On the role of natural water level fluctuation in structuring littoral benthic macroinvertebrate community composition in lakes

We used traditional hydrologic endpoints and extracted novel water-level fluctuation (WLF) characteristics through principal components analysis (PCA), to determine the relationship between WLF and rocky littoral benthic macroinvertebrate (BMI) richness in 16 boreal lakes. Yearly WLF amplitude (maximum minus minimum water levels) ranged from 35.9 cm to 157.5 cm. Using PCA we derived a new variable D80-D210 (31 March minus 01 August) as a surrogate for change in mean water level and potential habitat squeeze (loss).
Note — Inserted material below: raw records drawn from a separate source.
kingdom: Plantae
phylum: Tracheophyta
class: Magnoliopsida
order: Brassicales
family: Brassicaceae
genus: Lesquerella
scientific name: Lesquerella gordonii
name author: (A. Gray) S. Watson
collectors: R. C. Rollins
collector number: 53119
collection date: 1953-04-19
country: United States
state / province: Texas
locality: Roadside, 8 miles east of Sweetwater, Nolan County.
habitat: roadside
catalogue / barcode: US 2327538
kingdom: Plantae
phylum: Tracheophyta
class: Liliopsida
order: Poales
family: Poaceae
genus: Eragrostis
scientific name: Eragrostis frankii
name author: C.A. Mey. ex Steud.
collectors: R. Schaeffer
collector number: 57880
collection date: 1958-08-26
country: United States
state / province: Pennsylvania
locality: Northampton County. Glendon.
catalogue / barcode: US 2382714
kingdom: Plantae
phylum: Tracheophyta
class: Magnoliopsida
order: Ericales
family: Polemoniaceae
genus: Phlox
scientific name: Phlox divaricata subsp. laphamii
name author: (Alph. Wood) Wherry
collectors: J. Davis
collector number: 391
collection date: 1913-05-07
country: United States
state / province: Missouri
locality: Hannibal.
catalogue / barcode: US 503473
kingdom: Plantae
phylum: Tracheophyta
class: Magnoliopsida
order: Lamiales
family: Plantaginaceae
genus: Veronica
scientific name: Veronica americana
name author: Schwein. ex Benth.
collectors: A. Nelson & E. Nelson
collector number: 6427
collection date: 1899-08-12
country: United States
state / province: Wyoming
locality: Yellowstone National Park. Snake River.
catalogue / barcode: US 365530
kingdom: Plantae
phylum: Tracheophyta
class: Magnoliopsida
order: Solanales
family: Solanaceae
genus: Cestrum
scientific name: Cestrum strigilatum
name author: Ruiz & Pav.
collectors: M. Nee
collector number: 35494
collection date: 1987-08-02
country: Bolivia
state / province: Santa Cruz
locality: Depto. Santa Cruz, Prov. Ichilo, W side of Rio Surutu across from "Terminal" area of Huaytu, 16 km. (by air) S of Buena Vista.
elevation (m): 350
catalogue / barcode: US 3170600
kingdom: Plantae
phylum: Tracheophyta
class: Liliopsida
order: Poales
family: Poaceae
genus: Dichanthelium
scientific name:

Analyses of BMI richness with several physicochemical variables, including water quality (8), habitat variability (4), lake and basin morphology (6), land classification (28), water temperature (8), hydrology (9), and PCA axes (10) resulted in only three significant relationships. We found a classic species-area relationship, as BMI richness increases with increasing lake area (r(2) = 0.38(linear), r(2) = 0.69(unimodal)). Similarly, as littoral slope increases macroinvertebrate richness decreases (r(2) = 0.32(linear)). Most importantly, lower water levels, quantified using D80-D210, have higher macroinvertebrate richness (r(2) = 0.38(linear)). Together these results suggest that a habitat squeeze in littoral areas is the direct result of lower mean water levels and that relatively small changes in natural WLF can be associated with changes in BMI communities.